CORPORATE RESCUE PROCEDURES IN THE UK

In Chapter 2 of this book the point was made that administration in the UK is not a stand-alone procedure in the same way that Chapter 11 is in the US. It is more a gateway to other procedures, whether this be an agreement with creditors or liquidation or dissolution of the company. The legislation conceives of a framework under which the administrator manages the company’s affairs on a day-to-day basis while making investigations and inquiries with a view to formulating proposals to achieve the goals of administration. Another legislative assumption is that, in return for the moratorium on enforcement of their rights, creditors should have an important say on the conduct of the administration. While, generally speaking, the administrator must gain the consent of creditors to his proposals at a meeting,94 the requirement to hold a creditors’ meeting can be dispensed with in certain circumstances, and moreover, the administrator is permitted to sell the company’s business in advance of the meeting.95 Such a sale may make the meeting largely redundant.

Chapter 2 also made the point that the substantive rights of creditors cannot be changed simply through approving proposals made by an administrator. Such proposals cannot be equated with a Chapter 11 reorganisation plan.96 Something more has to be done before creditors’ rights can be discharged or varied. There are however a number of statutory possibilities for achieving binding effect and overcoming hold-outs among minority creditors to something like a debt-forgiveness plan or a debt/equity swap. If the agreement of each creditor had to be obtained there might be considerable coordination costs in assembling the necessary parties and bringing them into the agreement.
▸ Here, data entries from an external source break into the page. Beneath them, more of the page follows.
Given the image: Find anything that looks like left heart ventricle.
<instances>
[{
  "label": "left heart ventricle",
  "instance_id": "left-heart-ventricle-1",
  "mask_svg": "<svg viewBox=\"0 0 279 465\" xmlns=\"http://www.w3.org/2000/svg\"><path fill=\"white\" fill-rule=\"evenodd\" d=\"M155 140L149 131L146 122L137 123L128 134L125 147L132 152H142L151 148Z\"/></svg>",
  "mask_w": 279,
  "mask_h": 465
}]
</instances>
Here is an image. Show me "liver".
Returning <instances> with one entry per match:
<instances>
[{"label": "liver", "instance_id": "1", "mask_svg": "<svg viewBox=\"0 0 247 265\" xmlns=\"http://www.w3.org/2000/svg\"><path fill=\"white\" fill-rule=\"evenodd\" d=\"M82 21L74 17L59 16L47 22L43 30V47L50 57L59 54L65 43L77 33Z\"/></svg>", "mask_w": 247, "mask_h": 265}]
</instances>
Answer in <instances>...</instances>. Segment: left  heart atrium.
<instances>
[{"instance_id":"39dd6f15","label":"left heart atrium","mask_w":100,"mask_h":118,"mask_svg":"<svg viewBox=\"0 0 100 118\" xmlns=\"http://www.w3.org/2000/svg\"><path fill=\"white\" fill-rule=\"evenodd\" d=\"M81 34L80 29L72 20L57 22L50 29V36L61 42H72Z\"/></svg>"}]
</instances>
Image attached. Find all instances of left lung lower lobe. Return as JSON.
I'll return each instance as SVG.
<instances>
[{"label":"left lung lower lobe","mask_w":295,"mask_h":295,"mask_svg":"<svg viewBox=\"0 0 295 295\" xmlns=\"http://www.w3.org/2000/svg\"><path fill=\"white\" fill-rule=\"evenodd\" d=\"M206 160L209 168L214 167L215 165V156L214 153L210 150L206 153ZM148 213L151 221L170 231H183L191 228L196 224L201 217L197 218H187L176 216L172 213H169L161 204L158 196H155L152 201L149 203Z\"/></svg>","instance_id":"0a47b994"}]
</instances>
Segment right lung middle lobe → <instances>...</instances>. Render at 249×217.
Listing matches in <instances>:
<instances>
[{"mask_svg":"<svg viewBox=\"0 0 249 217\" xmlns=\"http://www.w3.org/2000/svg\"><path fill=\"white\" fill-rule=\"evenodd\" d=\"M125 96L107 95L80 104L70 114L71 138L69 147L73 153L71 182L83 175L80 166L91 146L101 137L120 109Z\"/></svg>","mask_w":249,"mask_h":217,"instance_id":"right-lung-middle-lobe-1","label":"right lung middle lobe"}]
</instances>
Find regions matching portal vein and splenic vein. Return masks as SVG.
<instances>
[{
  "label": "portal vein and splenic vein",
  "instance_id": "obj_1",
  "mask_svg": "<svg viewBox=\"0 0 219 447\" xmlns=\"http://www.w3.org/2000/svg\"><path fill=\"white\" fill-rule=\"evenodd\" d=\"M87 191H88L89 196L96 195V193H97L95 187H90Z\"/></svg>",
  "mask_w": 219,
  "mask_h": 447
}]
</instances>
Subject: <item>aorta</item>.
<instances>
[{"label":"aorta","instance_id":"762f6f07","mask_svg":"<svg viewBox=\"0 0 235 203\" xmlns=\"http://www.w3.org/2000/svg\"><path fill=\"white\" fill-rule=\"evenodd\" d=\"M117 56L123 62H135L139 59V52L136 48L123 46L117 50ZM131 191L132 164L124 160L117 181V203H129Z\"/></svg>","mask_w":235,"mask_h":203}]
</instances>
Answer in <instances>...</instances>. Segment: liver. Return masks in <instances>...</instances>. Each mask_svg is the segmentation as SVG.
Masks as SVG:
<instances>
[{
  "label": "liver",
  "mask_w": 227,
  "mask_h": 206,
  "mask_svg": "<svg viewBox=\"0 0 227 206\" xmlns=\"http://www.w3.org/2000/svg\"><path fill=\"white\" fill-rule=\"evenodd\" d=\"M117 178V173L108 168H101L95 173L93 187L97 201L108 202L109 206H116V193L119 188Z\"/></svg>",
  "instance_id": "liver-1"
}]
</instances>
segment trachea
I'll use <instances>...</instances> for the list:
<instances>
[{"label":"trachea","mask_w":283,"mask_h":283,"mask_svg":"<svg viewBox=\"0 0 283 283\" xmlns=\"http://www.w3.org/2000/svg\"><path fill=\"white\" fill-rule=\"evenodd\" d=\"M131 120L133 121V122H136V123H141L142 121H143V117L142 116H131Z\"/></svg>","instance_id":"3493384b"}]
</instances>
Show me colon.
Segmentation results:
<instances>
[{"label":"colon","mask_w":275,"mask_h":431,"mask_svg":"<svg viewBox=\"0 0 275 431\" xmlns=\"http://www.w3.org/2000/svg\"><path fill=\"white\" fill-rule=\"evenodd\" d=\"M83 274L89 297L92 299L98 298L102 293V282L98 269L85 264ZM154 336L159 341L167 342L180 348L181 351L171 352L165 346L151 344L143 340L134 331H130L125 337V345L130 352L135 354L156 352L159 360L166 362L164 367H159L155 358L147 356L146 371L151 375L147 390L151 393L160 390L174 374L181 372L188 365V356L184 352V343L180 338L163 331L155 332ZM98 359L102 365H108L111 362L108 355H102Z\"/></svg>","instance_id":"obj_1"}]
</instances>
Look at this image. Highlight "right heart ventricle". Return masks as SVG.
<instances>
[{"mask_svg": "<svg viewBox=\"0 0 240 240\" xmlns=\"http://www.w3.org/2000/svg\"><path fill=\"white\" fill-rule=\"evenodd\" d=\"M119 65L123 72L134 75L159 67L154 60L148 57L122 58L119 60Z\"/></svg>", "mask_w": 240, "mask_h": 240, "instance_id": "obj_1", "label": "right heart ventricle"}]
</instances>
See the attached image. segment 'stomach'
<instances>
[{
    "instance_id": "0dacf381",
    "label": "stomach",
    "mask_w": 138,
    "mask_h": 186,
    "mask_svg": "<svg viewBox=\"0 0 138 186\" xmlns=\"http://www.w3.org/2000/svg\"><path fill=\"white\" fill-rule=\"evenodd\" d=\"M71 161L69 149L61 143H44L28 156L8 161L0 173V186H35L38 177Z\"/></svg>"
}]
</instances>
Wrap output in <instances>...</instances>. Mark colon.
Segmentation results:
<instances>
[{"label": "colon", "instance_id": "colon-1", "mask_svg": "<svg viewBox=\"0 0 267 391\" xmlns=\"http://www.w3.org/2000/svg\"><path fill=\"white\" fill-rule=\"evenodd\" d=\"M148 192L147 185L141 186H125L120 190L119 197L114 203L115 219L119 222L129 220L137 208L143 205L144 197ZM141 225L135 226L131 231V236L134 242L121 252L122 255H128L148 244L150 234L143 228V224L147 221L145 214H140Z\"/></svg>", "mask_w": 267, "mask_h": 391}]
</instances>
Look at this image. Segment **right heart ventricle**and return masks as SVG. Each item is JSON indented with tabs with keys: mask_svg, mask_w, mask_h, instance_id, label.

93See National Bankruptcy Review Commission Report Bankruptcy: The Next Twenty Years (1997) at pp 562–563.

94Schedule B1 Insolvency Act 1986, para 51.

95See Re Transbus International Ltd [2004] 2 All ER 911.

96The empirical study ‘Report on Insolvency Outcomes’ – a paper presented to the Insolvency Service by Dr Sandra Frisby which is available on the Insolvency Service website – www.insolvency.gov.uk reports (at p 63) a ‘general view that the only genuine rescue mechanism is the CVA within the protection of administration. Of those rescue outcomes recorded on the database all but two involved CVAs within administration, which would appear to support that view.’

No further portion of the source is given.